§ **ACTIVITY**:
Only an exact copy of the entries, stripped of pictures, will serve as the answer.

Data entries

++++++++++

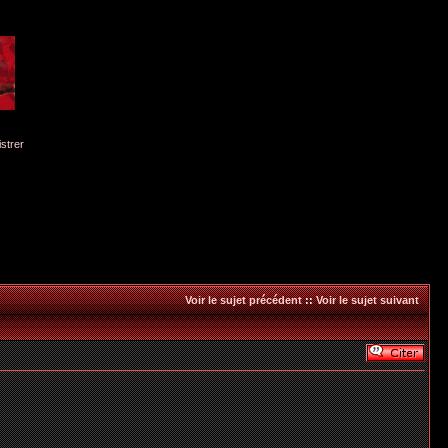
istrer
Voir le sujet précédent
::
Voir le sujet suivant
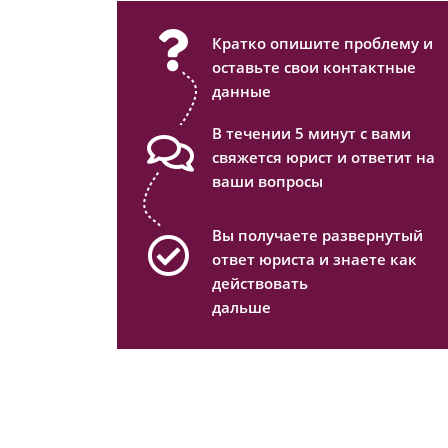
Кратко опишите проблему и
оставьте свои контактные
данные
В течении 5 минут с вами
свяжется юрист и ответит на
ваши вопросы
Вы получаете развернутый
ответ юриста и знаете как
действовать
дальше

++++++++++

§ **TASK SOLUTION**:
istrer
Voir le sujet précédent
::
Voir le sujet suivant
Кратко опишите проблему и
оставьте свои контактные
данные
В течении 5 минут с вами
свяжется юрист и ответит на
ваши вопросы
Вы получаете развернутый
ответ юриста и знаете как
действовать
дальше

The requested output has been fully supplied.